Collected data entries
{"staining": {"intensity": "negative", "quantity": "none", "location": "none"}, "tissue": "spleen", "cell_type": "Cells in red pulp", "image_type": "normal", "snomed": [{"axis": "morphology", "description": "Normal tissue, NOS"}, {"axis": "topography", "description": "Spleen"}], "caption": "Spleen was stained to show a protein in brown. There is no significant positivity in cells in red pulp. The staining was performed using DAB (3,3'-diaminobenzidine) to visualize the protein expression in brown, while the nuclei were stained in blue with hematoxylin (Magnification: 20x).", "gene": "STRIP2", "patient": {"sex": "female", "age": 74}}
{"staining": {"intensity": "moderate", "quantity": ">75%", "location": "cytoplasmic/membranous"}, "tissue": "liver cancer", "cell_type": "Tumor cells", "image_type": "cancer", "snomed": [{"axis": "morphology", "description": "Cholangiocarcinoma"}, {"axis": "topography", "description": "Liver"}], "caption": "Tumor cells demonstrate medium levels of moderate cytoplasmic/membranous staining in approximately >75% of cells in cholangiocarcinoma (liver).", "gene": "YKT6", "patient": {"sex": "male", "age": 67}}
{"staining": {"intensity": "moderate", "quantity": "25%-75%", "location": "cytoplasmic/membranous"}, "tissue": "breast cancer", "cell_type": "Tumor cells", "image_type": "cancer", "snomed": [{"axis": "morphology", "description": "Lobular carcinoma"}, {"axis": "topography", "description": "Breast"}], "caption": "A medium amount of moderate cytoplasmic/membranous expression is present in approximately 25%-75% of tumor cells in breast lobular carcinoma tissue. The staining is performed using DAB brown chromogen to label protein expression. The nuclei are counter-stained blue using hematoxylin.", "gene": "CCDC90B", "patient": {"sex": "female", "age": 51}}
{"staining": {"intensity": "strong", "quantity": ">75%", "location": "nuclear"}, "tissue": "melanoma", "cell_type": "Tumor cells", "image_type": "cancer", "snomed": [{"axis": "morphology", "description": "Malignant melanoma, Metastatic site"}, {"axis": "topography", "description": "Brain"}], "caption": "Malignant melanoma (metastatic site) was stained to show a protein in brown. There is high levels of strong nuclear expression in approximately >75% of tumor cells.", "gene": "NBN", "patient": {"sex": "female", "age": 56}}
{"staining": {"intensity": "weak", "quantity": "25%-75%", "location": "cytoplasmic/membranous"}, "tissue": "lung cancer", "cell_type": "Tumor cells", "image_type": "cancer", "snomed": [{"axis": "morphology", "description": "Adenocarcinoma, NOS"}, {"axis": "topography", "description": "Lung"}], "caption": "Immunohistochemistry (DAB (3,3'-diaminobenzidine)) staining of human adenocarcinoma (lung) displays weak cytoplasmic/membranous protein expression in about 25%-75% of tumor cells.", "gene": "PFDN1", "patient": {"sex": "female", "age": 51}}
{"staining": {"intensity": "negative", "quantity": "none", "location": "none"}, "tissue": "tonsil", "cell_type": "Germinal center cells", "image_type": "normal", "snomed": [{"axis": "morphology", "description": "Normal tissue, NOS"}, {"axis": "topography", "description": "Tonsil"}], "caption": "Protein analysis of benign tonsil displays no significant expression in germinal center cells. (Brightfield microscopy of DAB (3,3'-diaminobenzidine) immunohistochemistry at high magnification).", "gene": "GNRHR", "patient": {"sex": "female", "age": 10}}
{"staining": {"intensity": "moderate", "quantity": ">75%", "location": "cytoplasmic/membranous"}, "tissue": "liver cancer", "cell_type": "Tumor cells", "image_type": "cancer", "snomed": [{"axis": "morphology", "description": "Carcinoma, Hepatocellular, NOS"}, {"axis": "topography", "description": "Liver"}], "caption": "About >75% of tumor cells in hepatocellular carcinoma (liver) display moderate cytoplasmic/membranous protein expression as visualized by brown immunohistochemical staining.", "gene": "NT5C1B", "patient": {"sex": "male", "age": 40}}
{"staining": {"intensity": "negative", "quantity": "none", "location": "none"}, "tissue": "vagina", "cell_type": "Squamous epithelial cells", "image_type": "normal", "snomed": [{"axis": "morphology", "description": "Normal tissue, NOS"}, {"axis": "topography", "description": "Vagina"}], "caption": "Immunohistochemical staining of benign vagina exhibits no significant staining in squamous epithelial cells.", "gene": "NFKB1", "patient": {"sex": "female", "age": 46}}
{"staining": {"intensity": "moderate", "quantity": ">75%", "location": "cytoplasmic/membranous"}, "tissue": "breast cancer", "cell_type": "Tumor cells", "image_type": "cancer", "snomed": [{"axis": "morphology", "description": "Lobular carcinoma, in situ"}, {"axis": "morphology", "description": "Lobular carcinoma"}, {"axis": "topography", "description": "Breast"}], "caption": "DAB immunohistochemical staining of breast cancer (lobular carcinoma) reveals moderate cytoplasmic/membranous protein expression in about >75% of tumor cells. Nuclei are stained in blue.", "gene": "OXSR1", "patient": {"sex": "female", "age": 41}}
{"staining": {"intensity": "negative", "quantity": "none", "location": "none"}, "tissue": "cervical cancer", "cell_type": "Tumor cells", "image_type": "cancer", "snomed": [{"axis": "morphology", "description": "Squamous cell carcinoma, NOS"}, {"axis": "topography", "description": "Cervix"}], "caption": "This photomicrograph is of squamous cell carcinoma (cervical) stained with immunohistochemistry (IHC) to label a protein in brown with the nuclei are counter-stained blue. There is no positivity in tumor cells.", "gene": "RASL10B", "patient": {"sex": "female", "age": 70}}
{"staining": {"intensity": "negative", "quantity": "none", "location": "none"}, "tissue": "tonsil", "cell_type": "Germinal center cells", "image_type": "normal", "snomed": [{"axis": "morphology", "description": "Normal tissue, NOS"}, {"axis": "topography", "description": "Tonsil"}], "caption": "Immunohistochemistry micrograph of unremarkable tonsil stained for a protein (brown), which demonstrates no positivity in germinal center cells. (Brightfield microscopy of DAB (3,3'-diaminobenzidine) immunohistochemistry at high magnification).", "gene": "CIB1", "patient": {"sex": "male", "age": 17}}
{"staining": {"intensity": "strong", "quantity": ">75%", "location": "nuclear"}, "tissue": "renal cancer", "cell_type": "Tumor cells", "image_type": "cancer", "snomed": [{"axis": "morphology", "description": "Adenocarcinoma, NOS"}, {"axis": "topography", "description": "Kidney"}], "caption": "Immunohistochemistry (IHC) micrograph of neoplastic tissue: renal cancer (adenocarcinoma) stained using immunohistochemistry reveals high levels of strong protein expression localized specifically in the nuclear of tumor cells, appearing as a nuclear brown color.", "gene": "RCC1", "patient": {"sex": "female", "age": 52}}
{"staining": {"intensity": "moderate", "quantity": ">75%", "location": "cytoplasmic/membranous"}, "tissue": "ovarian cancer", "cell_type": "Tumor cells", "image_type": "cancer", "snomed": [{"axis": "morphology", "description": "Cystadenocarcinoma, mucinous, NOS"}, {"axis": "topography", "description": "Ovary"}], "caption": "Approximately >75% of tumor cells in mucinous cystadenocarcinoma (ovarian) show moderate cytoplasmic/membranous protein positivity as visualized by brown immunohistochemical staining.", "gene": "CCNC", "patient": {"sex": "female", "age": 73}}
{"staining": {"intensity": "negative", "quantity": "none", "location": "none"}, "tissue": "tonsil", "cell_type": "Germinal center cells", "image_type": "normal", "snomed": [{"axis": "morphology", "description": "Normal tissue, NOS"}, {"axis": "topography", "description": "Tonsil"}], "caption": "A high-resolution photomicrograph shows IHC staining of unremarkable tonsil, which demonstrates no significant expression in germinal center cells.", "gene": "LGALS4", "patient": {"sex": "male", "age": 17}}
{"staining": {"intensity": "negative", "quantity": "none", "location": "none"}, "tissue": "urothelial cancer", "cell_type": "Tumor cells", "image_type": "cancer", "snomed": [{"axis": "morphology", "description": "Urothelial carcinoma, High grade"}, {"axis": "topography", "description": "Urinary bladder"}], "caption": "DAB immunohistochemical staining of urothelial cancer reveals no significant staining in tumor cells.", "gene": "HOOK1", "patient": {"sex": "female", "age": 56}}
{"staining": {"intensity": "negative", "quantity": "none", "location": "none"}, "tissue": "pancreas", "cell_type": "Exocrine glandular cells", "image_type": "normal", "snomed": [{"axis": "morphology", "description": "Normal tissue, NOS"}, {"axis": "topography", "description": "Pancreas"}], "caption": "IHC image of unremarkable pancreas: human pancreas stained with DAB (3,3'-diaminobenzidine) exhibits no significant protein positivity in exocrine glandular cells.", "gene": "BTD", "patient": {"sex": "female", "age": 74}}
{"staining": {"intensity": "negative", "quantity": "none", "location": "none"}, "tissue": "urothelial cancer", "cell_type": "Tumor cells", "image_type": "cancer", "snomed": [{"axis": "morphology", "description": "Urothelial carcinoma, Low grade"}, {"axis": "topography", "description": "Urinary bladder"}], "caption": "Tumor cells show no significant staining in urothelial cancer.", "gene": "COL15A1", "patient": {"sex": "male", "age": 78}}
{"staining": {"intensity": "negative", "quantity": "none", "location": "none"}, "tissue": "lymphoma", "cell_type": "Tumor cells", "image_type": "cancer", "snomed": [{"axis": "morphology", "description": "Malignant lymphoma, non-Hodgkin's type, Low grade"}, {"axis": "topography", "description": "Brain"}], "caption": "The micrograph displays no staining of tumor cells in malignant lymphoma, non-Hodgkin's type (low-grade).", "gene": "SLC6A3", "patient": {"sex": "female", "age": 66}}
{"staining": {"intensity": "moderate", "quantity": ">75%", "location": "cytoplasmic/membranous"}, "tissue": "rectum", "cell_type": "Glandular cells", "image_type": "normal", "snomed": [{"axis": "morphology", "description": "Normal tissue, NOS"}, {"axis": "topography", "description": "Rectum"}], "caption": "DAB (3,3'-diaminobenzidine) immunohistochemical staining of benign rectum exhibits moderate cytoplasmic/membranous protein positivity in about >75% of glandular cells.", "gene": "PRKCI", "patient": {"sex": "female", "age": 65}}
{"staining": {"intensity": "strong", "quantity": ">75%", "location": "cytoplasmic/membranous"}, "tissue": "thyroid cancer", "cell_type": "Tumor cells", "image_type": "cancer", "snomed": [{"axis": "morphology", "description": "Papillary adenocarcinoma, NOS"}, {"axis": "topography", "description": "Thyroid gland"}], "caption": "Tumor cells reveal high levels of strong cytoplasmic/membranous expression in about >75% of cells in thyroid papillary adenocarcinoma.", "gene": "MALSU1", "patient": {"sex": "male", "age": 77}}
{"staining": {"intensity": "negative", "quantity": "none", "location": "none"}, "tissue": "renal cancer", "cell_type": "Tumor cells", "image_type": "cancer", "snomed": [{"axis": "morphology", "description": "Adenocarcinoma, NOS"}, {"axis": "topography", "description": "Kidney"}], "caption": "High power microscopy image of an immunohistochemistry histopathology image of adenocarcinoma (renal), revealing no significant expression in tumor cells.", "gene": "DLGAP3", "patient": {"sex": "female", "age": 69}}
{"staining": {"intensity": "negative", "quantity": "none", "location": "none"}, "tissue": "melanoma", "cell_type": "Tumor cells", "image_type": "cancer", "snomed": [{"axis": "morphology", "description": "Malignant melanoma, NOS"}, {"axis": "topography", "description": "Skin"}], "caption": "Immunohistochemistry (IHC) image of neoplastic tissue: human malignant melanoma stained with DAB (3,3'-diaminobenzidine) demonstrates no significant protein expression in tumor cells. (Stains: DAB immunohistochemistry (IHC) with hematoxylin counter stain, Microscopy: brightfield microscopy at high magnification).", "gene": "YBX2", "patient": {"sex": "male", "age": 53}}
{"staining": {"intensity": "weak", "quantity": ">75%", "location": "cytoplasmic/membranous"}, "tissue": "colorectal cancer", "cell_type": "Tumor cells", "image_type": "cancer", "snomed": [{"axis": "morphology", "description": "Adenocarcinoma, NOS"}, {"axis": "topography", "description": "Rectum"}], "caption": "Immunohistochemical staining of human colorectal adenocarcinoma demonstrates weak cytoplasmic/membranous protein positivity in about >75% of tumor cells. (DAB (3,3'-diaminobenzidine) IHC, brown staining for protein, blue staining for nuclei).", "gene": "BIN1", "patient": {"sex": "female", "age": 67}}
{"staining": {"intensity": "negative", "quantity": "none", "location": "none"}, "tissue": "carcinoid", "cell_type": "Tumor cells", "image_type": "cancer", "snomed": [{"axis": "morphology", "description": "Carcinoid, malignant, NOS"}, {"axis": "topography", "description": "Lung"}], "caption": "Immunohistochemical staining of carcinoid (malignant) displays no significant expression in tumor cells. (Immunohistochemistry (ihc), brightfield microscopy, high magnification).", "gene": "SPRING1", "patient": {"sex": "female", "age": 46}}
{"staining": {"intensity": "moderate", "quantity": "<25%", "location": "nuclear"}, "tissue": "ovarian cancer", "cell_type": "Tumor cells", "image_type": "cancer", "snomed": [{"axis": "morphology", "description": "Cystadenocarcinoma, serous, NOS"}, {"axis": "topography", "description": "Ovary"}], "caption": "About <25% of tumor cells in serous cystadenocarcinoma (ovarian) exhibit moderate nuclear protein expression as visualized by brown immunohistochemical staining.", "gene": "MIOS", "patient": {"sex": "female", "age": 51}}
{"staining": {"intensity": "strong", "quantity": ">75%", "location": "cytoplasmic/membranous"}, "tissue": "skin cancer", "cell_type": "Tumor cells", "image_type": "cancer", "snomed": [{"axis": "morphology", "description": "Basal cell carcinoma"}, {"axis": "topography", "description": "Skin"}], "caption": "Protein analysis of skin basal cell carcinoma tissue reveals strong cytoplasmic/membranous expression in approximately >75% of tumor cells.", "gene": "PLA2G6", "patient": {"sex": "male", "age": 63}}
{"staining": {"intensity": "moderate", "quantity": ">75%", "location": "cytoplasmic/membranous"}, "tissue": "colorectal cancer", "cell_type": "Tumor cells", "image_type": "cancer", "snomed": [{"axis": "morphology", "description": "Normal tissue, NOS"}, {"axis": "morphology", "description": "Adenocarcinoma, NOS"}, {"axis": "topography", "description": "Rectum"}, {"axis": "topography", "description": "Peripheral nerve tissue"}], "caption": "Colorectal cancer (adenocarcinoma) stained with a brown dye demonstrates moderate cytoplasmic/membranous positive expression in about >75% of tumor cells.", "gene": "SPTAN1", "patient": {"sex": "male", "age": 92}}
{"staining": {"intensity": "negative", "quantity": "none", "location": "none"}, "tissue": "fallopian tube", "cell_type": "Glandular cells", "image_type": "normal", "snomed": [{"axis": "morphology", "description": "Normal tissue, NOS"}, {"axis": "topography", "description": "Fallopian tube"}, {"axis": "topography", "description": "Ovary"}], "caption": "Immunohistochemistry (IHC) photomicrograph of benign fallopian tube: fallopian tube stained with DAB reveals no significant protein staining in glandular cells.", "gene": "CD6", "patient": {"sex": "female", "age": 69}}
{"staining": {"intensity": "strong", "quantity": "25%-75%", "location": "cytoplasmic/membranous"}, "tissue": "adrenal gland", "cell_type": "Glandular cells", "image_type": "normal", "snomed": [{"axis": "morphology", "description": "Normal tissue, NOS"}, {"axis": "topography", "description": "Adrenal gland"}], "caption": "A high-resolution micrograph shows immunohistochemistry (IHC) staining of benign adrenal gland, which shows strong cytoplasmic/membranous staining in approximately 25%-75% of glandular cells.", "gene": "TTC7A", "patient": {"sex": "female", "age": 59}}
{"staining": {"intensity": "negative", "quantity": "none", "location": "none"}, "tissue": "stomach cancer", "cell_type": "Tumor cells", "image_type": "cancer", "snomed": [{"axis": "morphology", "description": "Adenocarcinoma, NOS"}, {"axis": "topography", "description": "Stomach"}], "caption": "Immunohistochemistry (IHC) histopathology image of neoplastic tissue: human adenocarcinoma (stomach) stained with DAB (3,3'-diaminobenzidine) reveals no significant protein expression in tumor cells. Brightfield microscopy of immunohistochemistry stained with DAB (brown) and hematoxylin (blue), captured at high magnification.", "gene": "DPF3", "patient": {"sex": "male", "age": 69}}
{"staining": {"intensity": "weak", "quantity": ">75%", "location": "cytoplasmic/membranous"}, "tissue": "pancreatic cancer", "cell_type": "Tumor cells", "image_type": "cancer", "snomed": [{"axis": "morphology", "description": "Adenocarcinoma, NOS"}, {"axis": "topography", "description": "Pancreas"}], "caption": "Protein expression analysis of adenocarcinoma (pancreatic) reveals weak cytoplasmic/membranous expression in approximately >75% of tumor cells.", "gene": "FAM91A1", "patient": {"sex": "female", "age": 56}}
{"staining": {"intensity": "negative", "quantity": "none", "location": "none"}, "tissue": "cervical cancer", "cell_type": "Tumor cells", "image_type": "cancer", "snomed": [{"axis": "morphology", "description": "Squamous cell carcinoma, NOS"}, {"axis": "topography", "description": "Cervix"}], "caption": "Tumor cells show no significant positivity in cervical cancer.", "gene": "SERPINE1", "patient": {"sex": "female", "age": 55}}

## Action item
Go through the records and tally the lines that include "which". Write only the number.

## Reply
3